> _Stored data entries_:

^^^^

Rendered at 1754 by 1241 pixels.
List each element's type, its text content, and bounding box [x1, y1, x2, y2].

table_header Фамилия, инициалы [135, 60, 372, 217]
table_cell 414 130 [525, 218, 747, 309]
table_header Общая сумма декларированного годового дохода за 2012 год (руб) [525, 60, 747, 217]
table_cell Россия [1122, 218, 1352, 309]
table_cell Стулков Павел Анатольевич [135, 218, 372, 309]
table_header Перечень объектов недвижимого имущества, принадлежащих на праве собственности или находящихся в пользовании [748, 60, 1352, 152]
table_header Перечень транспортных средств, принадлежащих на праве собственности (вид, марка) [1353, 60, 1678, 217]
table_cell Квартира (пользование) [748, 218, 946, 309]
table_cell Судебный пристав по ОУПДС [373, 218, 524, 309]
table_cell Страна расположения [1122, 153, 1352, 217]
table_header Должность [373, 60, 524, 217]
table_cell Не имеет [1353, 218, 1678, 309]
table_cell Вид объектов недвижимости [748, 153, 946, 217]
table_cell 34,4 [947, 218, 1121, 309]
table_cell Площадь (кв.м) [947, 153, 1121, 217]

^^^^

> _EXERCISE DESCRIPTION_:
Give the lines from the one containing "table_header Фамилия, инициалы" through the end of the records again, swapping "Квартира" for "Комната" and leaving everything else unchanged.

> _RESPONSE_:
table_header Фамилия, инициалы [135, 60, 372, 217]
table_cell 414 130 [525, 218, 747, 309]
table_header Общая сумма декларированного годового дохода за 2012 год (руб) [525, 60, 747, 217]
table_cell Россия [1122, 218, 1352, 309]
table_cell Стулков Павел Анатольевич [135, 218, 372, 309]
table_header Перечень объектов недвижимого имущества, принадлежащих на праве собственности или находящихся в пользовании [748, 60, 1352, 152]
table_header Перечень транспортных средств, принадлежащих на праве собственности (вид, марка) [1353, 60, 1678, 217]
table_cell Комната (пользование) [748, 218, 946, 309]
table_cell Судебный пристав по ОУПДС [373, 218, 524, 309]
table_cell Страна расположения [1122, 153, 1352, 217]
table_header Должность [373, 60, 524, 217]
table_cell Не имеет [1353, 218, 1678, 309]
table_cell Вид объектов недвижимости [748, 153, 946, 217]
table_cell 34,4 [947, 218, 1121, 309]
table_cell Площадь (кв.м) [947, 153, 1121, 217]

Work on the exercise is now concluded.